§ CONSIGNES À RÉALISER:
[a] Relevez toutes les monnaies locales désignées par leur nom dans l'extrait sur les monnaies locales.
[b] Réécrivez l'extrait sur les monnaies locales, de « Les monnaies locales en France connaissent » à « et pourquoi ? », en remplaçant « crise » par « tourmente ».

§ EXTRAIT DU DOCUMENT:
────

Les monnaies locales en France connaissent un succès qui ne serait être démenti. 10 ans après les premières expérimentations, elles sont plus que jamais d’actualité. Réponse citoyenne à la crise des Subprimes et aux excès de la finance, les monnaies locales n’ont rien perdu de leur pertinence face à la crise du grand confinement. Plus encore. Elles cristallisent bon nombre des questionnements qui s’imposent à nous.
Une monnaie locale, pour qui et pourquoi ?
Si des monnaies locales sont apparues au 20e siècle (Canada, Argentine, etc.), leur nombre explose en France (comme dans le monde) depuis 2010 et la loi-cadre de 2014. On compte en 2020 près de 80 monnaies locales complémentaires en circulation – les projets étant également nombreux.
Les monnaies locales en France
Il s’agit bien de monnaies locales complémentaires. En effet, quelle que soit leur forme ou leurs règles de fonctionnement, elles se substituent à l’euro mais ne le remplacent pas. L’usager « change » ses euros – 1 pour 1 – auprès de l’association ou la collectivité locale qui gère la monnaie locale ; ces euros sont déposés par ailleurs dans une banque.
Exemples de monnaies locales (billets ou carte) : Sol violette de Toulouse, Mesure de Romans, Chiemgauer de Bavière et Abeille de Villeneuve-sur-Lot
Un petit changement, de grands effets !
Alors, comment cette « simple substitution » peut-elle produire des changements significatifs ? En réalité, la monnaie locale réintroduit un cadre et des valeurs. Le cadre géographique restreint de sa circulation (une agglomération, un département, etc.) permet la dynamisation des échanges locaux et le maintien de l’emploi sur le territoire puisque les acteurs adhèrent à un réseau devenant plus visibles et la monnaie reste sur le territoire pour y être réinjectée. Mais les monnaies locales sont avant tout porteuses de sens et de valeurs. Se référant souvent à une charte, elles définissent à la fois une alternative à des pratiques purement économiques, une communauté de principes – l’Eusko vise par exemple à la promotion de la langue basque – et à l’adoption d’une éthique – de nombreuses monnaies locales visent à promouvoir la transition écologique.

────

§ DONNÉES FOURNIES:
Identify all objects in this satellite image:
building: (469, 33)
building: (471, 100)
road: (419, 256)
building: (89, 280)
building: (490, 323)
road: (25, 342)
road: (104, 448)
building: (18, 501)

────

§ RÉPONSES:
[a] Sol violette, Mesure, Chiemgauer, Abeille, Eusko

[b]
Les monnaies locales en France connaissent un succès qui ne serait être démenti. 10 ans après les premières expérimentations, elles sont plus que jamais d’actualité. Réponse citoyenne à la tourmente des Subprimes et aux excès de la finance, les monnaies locales n’ont rien perdu de leur pertinence face à la tourmente du grand confinement. Plus encore. Elles cristallisent bon nombre des questionnements qui s’imposent à nous.
Une monnaie locale, pour qui et pourquoi ?